Muhittin Etingü’nün Akbaba Dergisinde yayınlanan  çizgilerinden  bir örnek 

Cumhuriyet donanmasının  kuruluş yıllarında genç bir gemi inşaiye  subayı  olan Muhittin Etingü,   ABD’de (MIT)  ihtisas öğrenimi görmüştü.  İtalya ve Almanya’da Türk denizaltılarının  yapımına  nezaret eden  kurullarda bilfiil görev  almıştı.

Bu tecrübe ve birikimi ile, Türk donanmasının  gelişmesine katkıda  bulunurken, İstanbul  Teknik Üniversitesinin yetkili  kurullarının talebi ve Bakanlar Kurulu Kararı  ile  -Ata Nutku ile birlikte-   profesör  olarak atanmış; birlikte gemi inşa bölümünü  kurmuşlardı. 

Ata Nutku,  Ord.
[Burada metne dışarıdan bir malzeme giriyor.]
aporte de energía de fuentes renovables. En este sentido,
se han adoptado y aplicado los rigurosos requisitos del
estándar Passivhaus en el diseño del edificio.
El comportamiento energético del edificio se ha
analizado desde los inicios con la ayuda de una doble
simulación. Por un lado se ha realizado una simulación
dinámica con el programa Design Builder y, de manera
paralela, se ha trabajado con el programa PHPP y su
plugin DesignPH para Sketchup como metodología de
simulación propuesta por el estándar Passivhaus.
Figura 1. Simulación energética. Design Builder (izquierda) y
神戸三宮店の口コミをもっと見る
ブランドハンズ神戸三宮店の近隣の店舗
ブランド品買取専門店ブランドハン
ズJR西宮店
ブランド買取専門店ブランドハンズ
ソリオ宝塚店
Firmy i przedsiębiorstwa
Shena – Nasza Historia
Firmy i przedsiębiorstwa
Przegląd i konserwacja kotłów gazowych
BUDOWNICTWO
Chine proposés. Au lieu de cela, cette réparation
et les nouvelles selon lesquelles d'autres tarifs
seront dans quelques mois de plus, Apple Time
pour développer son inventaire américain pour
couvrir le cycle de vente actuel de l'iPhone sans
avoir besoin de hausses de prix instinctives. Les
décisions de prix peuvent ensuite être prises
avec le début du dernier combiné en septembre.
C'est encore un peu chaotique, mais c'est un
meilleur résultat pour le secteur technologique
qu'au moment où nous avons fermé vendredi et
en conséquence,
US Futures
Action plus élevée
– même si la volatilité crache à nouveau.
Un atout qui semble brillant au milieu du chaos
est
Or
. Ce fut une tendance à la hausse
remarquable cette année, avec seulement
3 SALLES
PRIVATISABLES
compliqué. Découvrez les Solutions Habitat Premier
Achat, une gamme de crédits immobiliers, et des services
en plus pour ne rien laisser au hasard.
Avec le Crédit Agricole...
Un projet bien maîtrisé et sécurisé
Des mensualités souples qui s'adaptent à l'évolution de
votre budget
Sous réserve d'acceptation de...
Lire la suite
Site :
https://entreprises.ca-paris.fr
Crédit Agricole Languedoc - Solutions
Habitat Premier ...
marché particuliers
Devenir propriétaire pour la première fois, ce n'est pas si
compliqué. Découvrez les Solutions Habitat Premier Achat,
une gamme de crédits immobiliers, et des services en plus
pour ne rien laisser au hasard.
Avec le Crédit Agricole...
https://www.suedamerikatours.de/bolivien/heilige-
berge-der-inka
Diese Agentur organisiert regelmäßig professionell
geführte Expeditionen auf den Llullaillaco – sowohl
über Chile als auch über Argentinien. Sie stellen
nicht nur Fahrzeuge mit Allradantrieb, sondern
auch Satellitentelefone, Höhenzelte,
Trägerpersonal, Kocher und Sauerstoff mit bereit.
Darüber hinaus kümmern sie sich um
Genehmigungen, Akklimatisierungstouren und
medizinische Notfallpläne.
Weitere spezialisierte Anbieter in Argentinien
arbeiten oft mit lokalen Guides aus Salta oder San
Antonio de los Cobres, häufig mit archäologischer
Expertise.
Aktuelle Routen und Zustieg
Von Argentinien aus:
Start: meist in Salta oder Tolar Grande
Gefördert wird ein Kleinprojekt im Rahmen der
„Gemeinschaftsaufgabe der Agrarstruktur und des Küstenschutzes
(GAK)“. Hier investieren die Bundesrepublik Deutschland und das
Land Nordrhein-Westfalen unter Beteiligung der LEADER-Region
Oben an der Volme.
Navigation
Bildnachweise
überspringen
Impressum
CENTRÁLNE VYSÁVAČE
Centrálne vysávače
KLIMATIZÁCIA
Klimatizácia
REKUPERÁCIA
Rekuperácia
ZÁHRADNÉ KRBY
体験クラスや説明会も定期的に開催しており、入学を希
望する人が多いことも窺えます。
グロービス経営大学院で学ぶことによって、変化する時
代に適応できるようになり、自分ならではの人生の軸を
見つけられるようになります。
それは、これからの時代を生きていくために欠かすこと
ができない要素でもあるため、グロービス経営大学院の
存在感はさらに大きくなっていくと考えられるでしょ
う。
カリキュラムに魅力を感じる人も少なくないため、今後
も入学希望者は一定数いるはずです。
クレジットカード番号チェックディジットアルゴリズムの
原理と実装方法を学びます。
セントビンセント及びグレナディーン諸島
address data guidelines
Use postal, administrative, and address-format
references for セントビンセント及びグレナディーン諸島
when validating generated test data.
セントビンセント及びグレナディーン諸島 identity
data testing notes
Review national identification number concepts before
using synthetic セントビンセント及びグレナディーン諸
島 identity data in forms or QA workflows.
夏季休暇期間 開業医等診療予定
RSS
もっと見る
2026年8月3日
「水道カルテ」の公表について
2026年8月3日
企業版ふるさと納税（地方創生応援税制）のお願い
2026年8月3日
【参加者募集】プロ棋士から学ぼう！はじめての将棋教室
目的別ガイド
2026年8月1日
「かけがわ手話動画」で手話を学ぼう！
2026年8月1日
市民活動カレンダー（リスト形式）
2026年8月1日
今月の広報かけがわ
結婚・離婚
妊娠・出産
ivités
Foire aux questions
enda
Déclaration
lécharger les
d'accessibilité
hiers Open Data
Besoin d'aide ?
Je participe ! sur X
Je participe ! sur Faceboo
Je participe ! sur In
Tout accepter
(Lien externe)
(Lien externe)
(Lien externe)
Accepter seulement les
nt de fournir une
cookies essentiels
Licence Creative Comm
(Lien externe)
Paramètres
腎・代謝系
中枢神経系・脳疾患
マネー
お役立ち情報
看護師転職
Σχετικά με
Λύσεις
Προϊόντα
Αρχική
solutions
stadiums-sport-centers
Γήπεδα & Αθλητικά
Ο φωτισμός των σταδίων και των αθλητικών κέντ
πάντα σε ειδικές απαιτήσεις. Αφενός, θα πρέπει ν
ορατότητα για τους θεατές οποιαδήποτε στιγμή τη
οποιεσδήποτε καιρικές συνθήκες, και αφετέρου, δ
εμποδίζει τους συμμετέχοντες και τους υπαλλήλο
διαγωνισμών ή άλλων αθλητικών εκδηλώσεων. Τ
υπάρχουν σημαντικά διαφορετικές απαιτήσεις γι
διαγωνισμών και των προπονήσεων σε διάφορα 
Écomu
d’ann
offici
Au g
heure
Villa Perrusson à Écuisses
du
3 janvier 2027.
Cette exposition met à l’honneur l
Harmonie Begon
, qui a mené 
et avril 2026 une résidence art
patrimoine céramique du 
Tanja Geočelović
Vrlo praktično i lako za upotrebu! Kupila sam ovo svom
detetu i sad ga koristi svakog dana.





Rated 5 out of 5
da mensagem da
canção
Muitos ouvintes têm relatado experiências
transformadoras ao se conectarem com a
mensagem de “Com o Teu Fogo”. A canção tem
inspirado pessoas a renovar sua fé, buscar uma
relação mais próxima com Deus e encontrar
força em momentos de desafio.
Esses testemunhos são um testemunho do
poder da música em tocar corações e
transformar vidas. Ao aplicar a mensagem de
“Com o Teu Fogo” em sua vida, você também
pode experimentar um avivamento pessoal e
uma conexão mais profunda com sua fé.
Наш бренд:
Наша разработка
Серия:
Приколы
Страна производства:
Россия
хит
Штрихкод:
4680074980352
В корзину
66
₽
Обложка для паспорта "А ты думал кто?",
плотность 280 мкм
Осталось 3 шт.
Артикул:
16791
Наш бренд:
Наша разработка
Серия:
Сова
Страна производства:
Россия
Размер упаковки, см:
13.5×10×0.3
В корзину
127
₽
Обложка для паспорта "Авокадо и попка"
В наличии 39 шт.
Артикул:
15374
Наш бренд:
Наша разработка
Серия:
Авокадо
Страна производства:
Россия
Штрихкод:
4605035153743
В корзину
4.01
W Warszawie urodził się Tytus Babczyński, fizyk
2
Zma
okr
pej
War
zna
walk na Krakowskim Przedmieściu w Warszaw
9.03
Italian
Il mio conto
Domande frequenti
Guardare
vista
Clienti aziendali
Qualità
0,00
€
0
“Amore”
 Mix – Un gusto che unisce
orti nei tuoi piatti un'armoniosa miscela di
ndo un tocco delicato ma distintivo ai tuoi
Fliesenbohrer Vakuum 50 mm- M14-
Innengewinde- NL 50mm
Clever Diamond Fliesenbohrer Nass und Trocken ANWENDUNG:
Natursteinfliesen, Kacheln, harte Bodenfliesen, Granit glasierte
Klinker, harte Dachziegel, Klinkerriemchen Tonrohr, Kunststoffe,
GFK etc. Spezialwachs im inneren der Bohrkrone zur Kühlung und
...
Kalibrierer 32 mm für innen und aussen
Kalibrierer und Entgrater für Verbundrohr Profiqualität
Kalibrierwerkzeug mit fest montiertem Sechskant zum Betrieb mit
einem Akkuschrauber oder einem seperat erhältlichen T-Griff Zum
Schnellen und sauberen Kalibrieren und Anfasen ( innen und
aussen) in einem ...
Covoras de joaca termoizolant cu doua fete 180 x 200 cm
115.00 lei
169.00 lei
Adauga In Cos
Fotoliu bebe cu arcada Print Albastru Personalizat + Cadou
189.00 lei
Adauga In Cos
Profesörlüğe kadar yükselmiş, Türk  Denizciliğinin sembol isimlerinden  biri, hatta ikonu olmuştur.

Ne üzücüdür ki, 

Ülkemizin yetiştirdiği   bu  ikideğerli  hocadan, Muhittin Etingü, genç sayılabilecek   bir yaşta çılgınca bir  şiddet eyleminin kurbanı olmuştur. (1952) 

Ata Nutku Hoca’nın adı ise insanı hayrete  düşüren bir basın rezaletine konu olmuştu. (1999) 

Şöyle ki, 

Hoca’nın 1994’te 90 yaşında vefatından sonra o sıralarda  inşa edilen bir  feribota Ord. Prof.Ata Nutku adı verilmişti.  Bu, Türk denizliğinin  hocanın  hatırasına güzel bir jesti idi.  Gemi hala Eskihisar-Topçular hattında çalışmaktadır. 

Fakat ne yazık ki, tarihimizden bihaber bir yayın organı (gazete)  geminin adını Atatürk’ün Nutku ile ilişkili sanmış, alaycı bir şekilde “Atatürk’e yalakalıkta  son nokta”  manşetiyle  haber yapmıştı.